Befriending an Elephant with a Snake: A Practical Guide to PL/Python

Overview

PostgreSQL has firmly established itself as one of the core technologies powering modern software systems. It’s consistently ranked as the relational database of the year by DB-Engines, and for good reason. One of PostgreSQL’s most powerful traits is its extensibility—a feature that continues to set it apart in the world of relational databases.


Among the various ways to extend PostgreSQL, procedural language (PL) functions stand out as a practical and powerful mechanism. In this article, we’ll focus on one particular extension: PL/Python, which enables writing functions and procedures in Python.


Python itself needs little introduction. It’s a dominant force across software development, data science, and the AI/ML ecosystem. When combined with PostgreSQL, Python opens up new possibilities—from complex logic and text processing to integrations and experimentation—that go far beyond what traditional SQL can handle.


The article provides a hands-on technical introduction to PL/Python. Whether you're a backend engineer curious about database scripting, or a data scientist looking to bring Python closer to your data, this guide will walk you through PL/Python’s real-world use, its strengths, and its limitations.


Setting Things Up

PL/Python is available in PostgreSQL through the plpython3u extension, which is included in most standard PostgreSQL installations. You can enable it just like any other extension:

CREATE EXTENSION plpython3u;


Note: For plpython3u to work, Python 3 must be installed and available on the host system. PostgreSQL does not bundle its own Python runtime; it links to the system-installed version. If Python is missing or incompatible, the extension may fail to install or execute correctly.

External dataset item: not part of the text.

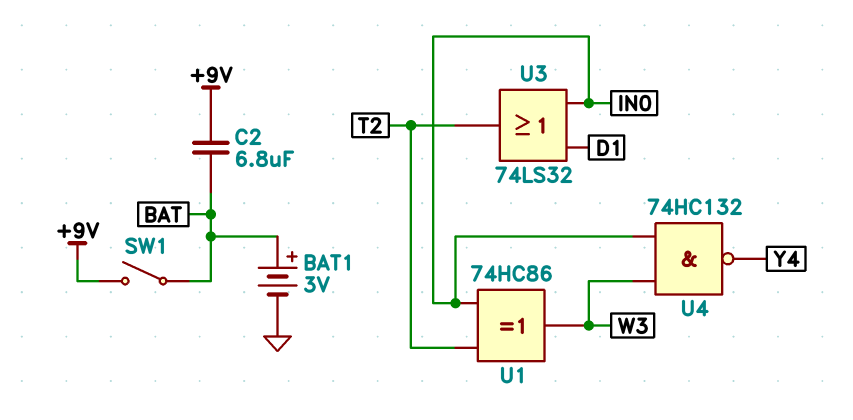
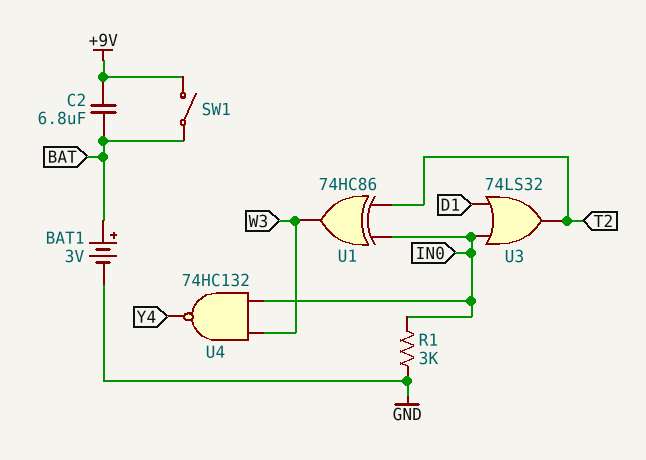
R1: none -> 3k (GND, IN0)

The u at the end of plpython3u stands for “untrusted". This is an important detail. An untrusted procedural language means PostgreSQL can't safely restrict what the code inside a function can do. As a result, only superusers are allowed to create functions in untrusted languages. PostgreSQL’s official documentation puts it clearly:

The writer of a function in untrusted PL/Python must take care that the function cannot be used to do anything unwanted, since it will be able to do anything that could be done by a user logged in as the database administrator.


In other words, PL/Python gives you a lot of power—but with that comes a strong responsibility. The database treats PL/Python code as potentially dangerous because it has access to the full capabilities of the Python interpreter, including the file system, network, and operating system.


Hello, PL/Python

A PL/Python function or procedure is created using standard SQL syntax for stored functions and procedures. The only difference from PL/pgSQL is the body of the user-defined function.

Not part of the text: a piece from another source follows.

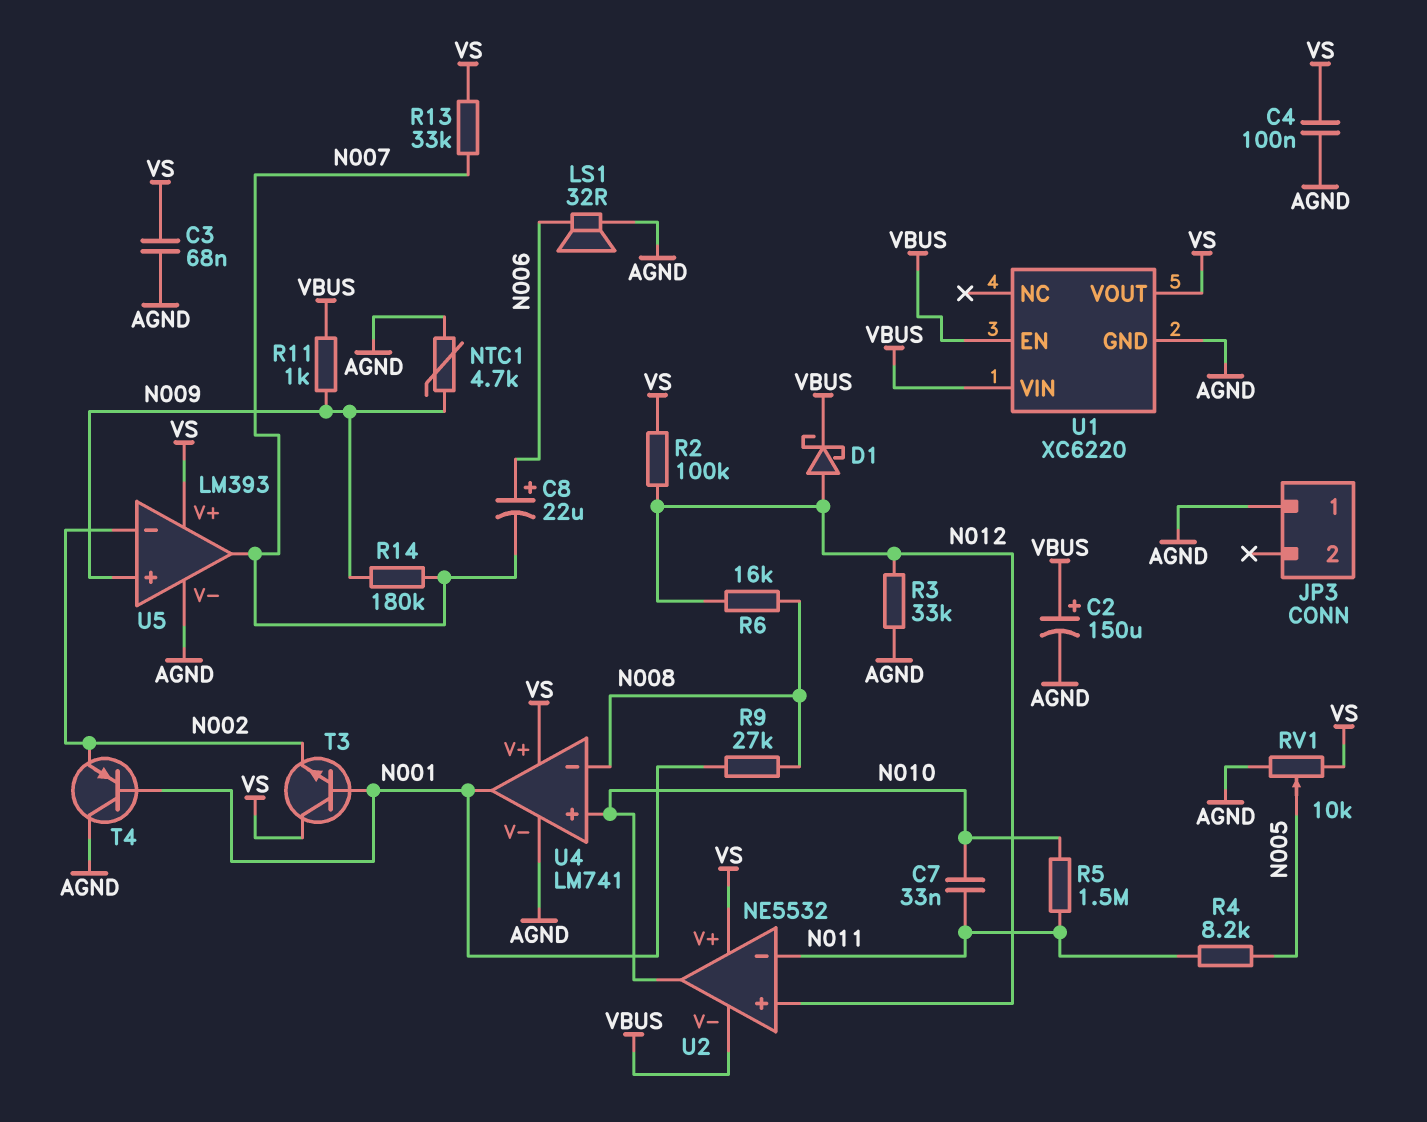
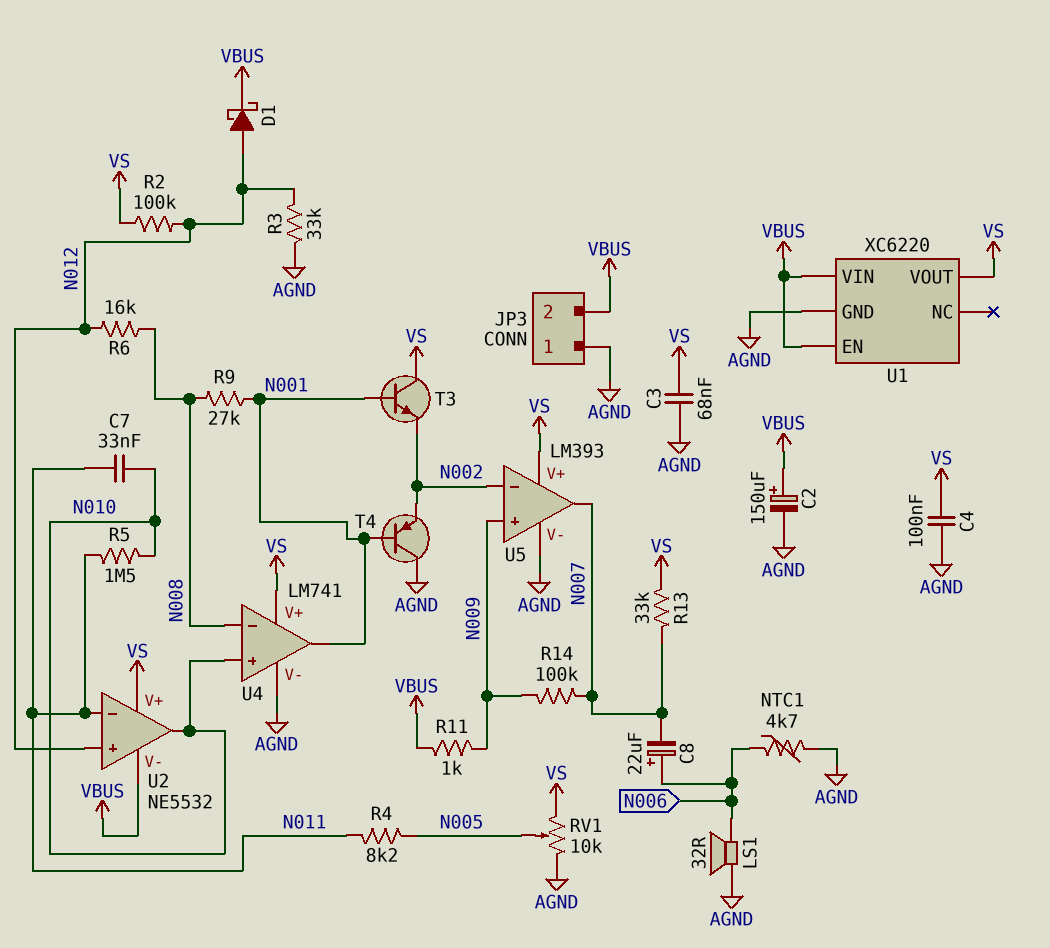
JP3 pin 2: none -> VBUS
NTC1: 4.7k (AGND, N009) -> 4.7k (AGND, N006)
R14: 180k (N007, N009) -> 100k (N007, N009)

CREATE OR REPLACE FUNCTION hello_py_world()
    RETURNS text
AS $$
    return "Big elephant and long snake"
$$ LANGUAGE plpython3u;


The hello_py_world function can be called with a SELECT query:

pguser=# SELECT hello_py_world();
       hello_py_world        
-----------------------------
 Big elephant and long snake
(1 row)

pguser=#


The extension is responsible for mapping PostgreSQL and Python data types and transferring values from one environment to the other and back. plpython3u can be seen as a bridge between the database and the host-provided Python, thus enabling access to Python’s standard library and installed third-party libraries.


Just like PL/pgSQL functions, PL/Python functions can accept input arguments and return values of any PostgreSQL-supported data types.


pguser=# CREATE OR REPLACE FUNCTION hello_py_world(message text)
pguser-#     RETURNS text
pguser-# AS $$
pguser$#     import textwrap
pguser$# 
pguser$# 
pguser$#     return textwrap.shorten(message, width=11)
pguser$# $$ LANGUAGE plpython3u;
CREATE FUNCTION
pguser=#
pguser=# SELECT hello_py_world('Big elephant and long snake');
 hello_py_world 
----------------
 Big [...]
(1 row)

pguser=#


The above example demonstrates a modified hello_py_world function, which accepts a TEXT type parameter and uses the textwrap module from the standard library to shorten the input.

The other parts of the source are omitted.